TASK A
In the records below, replace "Rubbelzone" with "Kratzfeld" and leave everything else as it is. Write out the records without the pictures.
====
Where is your proof that p is not NP-complete? Since you don't know
this subject very well, you would benefit more from asking people to
direct you to resources from which you could learn, rather than posting
provocative messages.
<silly insults deleted>
To be on topic, can you show us the p (as mentioned) is NPC or p is
not NPC, either will do, to prove how much you understand what you
talked about.
If I could do that I would be rich, quite literally. Sadly, I can't and
neither can anyone else on the planet (so far). But if you think you
can, head over to the Clay Mathematics Institute and persuade them to
give you a million dollars[1].
For the hard-of-understanding, a proof that p, which is obviously in P,
is also in NPC would immediately prove that P=NP. Alternatively, a
proof that p is not in NPC would immediately prove that P=/=NP.
====
TASK B
Answer these questions from the forum passage above:
(i) Instead of posting provocative messages, what does the writer say the other person would benefit more from asking people to do?
(ii) Which institute does the writer suggest persuading to give a million dollars?
(iii) What would a proof that p is not in NPC immediately prove?
====
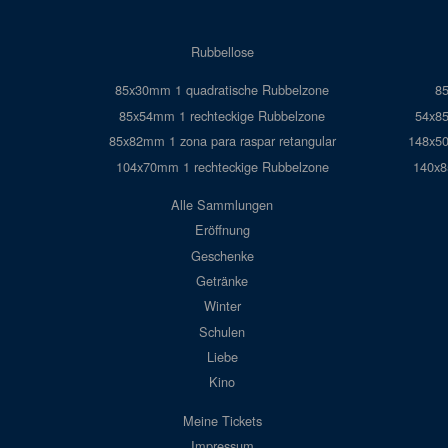
Rubbellose
85x30mm 1 quadratische Rubbelzone
8
85x54mm 1 rechteckige Rubbelzone
54x85
85x82mm 1 zona para raspar retangular
148x50
104x70mm 1 rechteckige Rubbelzone
140x8
Alle Sammlungen
Eröffnung
Geschenke
Getränke
Winter
Schulen
Liebe
Kino
Meine Tickets
Impressum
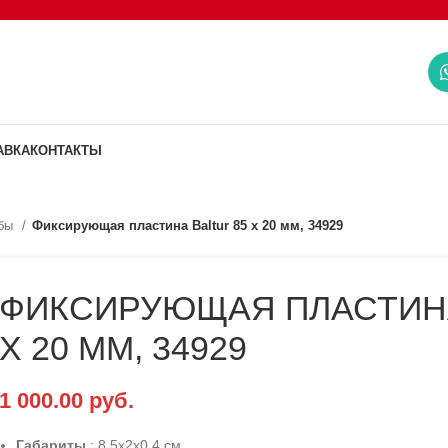
АВКА
КОНТАКТЫ
убы
Фиксирующая пластина Baltur 85 x 20 мм, 34929
ФИКСИРУЮЩАЯ ПЛАСТИНА
X 20 ММ, 34929
1 000.00
руб.
Габариты
: 8.5x2x0.4 см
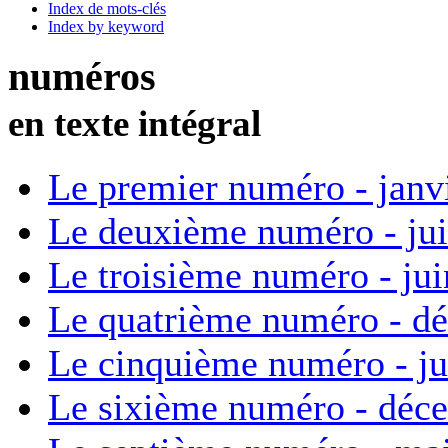
Index de mots-clés
Index by keyword
numéros
en texte intégral
Le premier numéro - janv
Le deuxième numéro - ju
Le troisième numéro - ju
Le quatrième numéro - d
Le cinquième numéro - ju
Le sixième numéro - déc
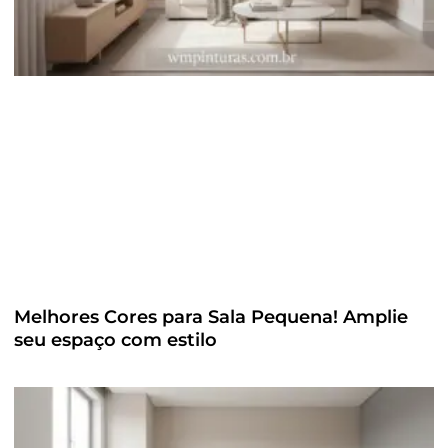
Melhores Cores para Sala Pequena! Amplie
seu espaço com estilo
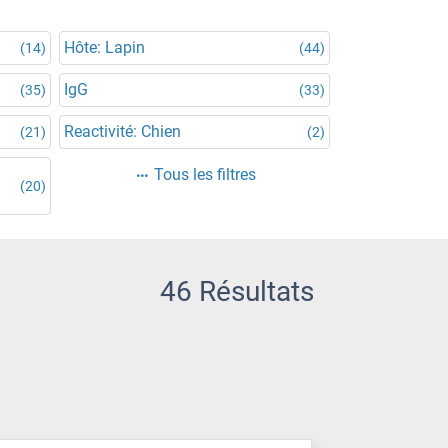
Hôte: Lapin
(14)
(44)
IgG
(35)
(33)
Reactivité: Chien
(21)
(2)
Tous les filtres
(20)
46 Résultats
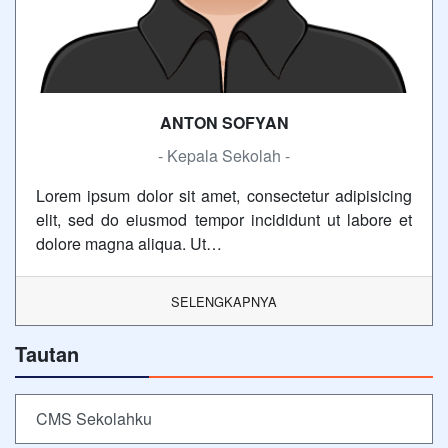
ANTON SOFYAN
- Kepala Sekolah -
Lorem ipsum dolor sit amet, consectetur adipisicing
elit, sed do eiusmod tempor incididunt ut labore et
dolore magna aliqua. Ut…
SELENGKAPNYA
Tautan
CMS Sekolahku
====
EXPECTED ANSWER A
Rubbellose
85x30mm 1 quadratische Kratzfeld
8
85x54mm 1 rechteckige Kratzfeld
54x85
85x82mm 1 zona para raspar retangular
148x50
104x70mm 1 rechteckige Kratzfeld
140x8
Alle Sammlungen
Eröffnung
Geschenke
Getränke
Winter
Schulen
Liebe
Kino
Meine Tickets
Impressum
АВКА
КОНТАКТЫ
убы
Фиксирующая пластина Baltur 85 x 20 мм, 34929
ФИКСИРУЮЩАЯ ПЛАСТИНА
X 20 ММ, 34929
1 000.00
руб.
Габариты
: 8.5x2x0.4 см
Index de mots-clés
Index by keyword
numéros
en texte intégral
Le premier numéro - janv
Le deuxième numéro - ju
Le troisième numéro - ju
Le quatrième numéro - d
Le cinquième numéro - ju
Le sixième numéro - déc
Melhores Cores para Sala Pequena! Amplie
seu espaço com estilo
Hôte: Lapin
(14)
(44)
IgG
(35)
(33)
Reactivité: Chien
(21)
(2)
Tous les filtres
(20)
46 Résultats
ANTON SOFYAN
- Kepala Sekolah -
Lorem ipsum dolor sit amet, consectetur adipisicing
elit, sed do eiusmod tempor incididunt ut labore et
dolore magna aliqua. Ut…
SELENGKAPNYA
Tautan
CMS Sekolahku

EXPECTED ANSWER B
(i) To direct them to resources from which they could learn.
(ii) The Clay Mathematics Institute.
(iii) That P=/=NP.